** Data under study follows **
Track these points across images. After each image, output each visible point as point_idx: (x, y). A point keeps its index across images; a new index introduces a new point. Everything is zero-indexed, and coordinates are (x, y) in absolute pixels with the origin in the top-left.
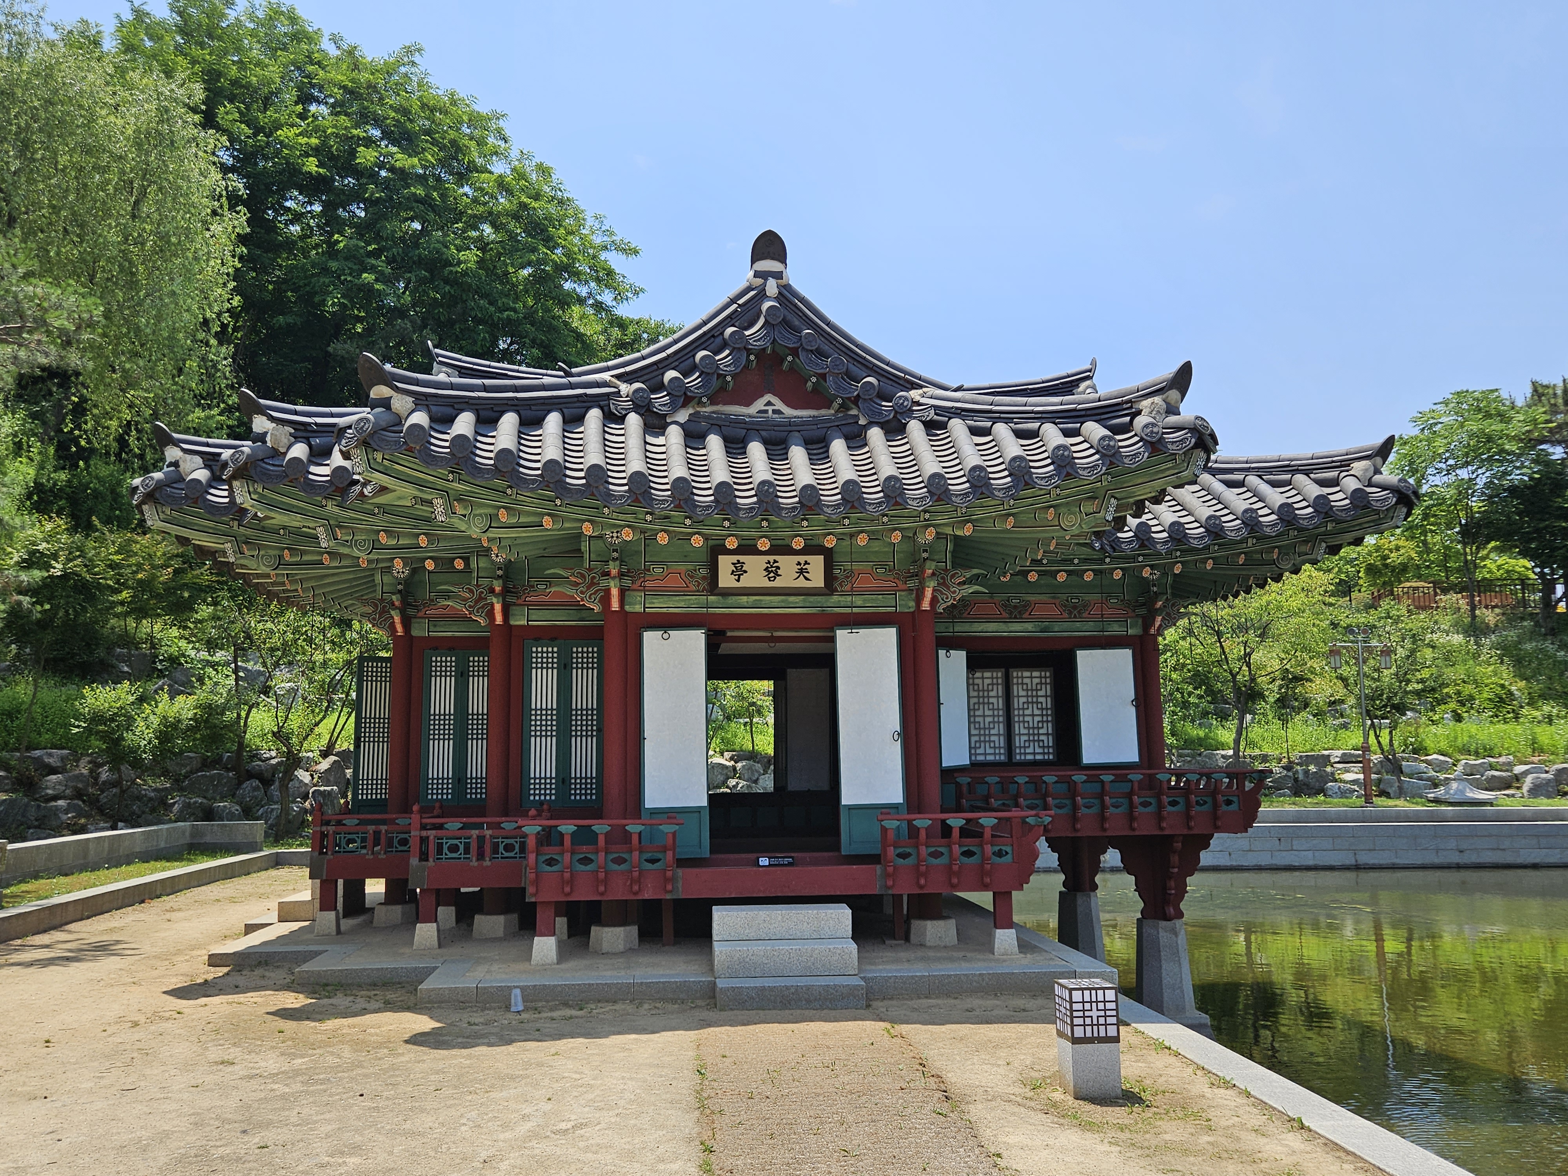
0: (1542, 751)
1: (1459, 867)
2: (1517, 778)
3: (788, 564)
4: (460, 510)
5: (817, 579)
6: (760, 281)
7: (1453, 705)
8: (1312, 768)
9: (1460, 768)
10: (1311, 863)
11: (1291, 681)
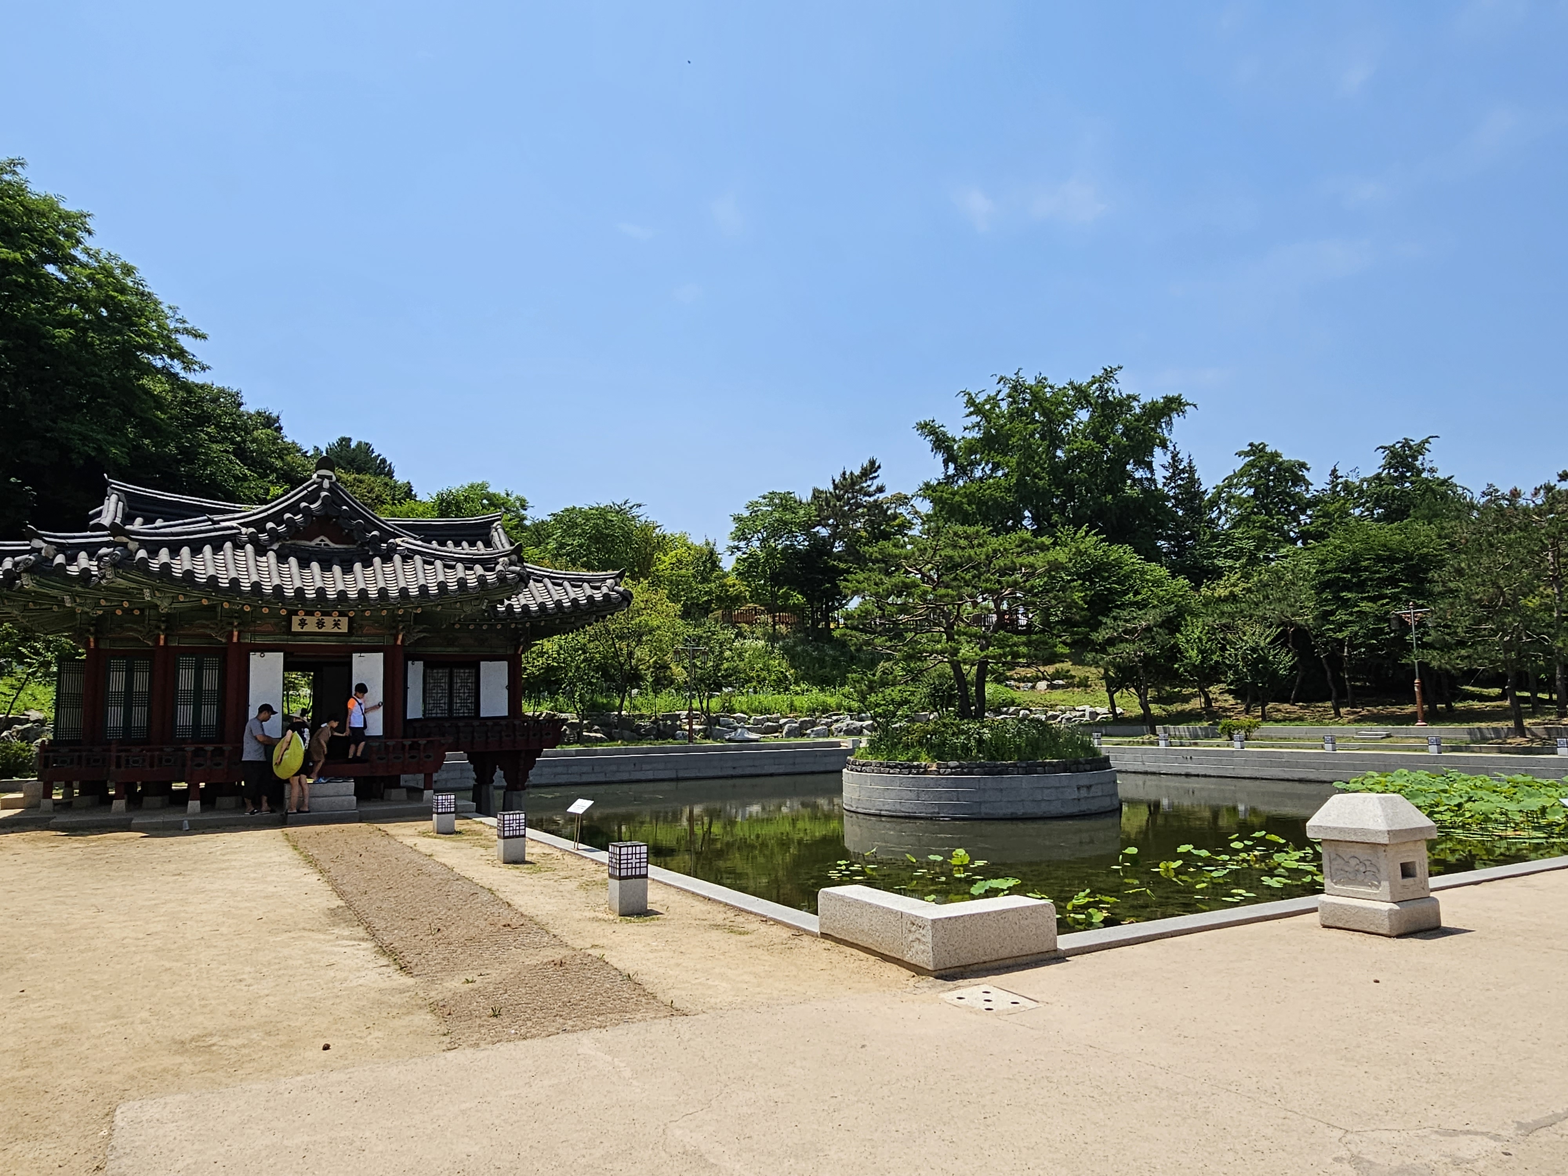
0: (796, 710)
1: (732, 777)
2: (781, 726)
3: (329, 621)
4: (158, 594)
5: (344, 629)
6: (320, 480)
7: (754, 684)
8: (669, 722)
9: (751, 721)
10: (652, 777)
11: (658, 669)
** End of Data under study **
Your objective
The records above should be output exactly, but without any of their pictures.

Response below
Track these points across images. After each image, output each visible point as point_idx: (x, y). A point keeps its index across images; a new index introduces a new point. Everything is zero-indexed, and coordinates are (x, y) in absolute pixels with the origin in the top-left.
0: (1542, 751)
1: (1459, 867)
2: (1517, 778)
3: (788, 564)
4: (460, 510)
5: (817, 579)
6: (760, 281)
7: (1453, 705)
8: (1312, 768)
9: (1460, 768)
10: (1311, 863)
11: (1291, 681)
0: (796, 710)
1: (732, 777)
2: (781, 726)
3: (329, 621)
4: (158, 594)
5: (344, 629)
6: (320, 480)
7: (754, 684)
8: (669, 722)
9: (751, 721)
10: (652, 777)
11: (658, 669)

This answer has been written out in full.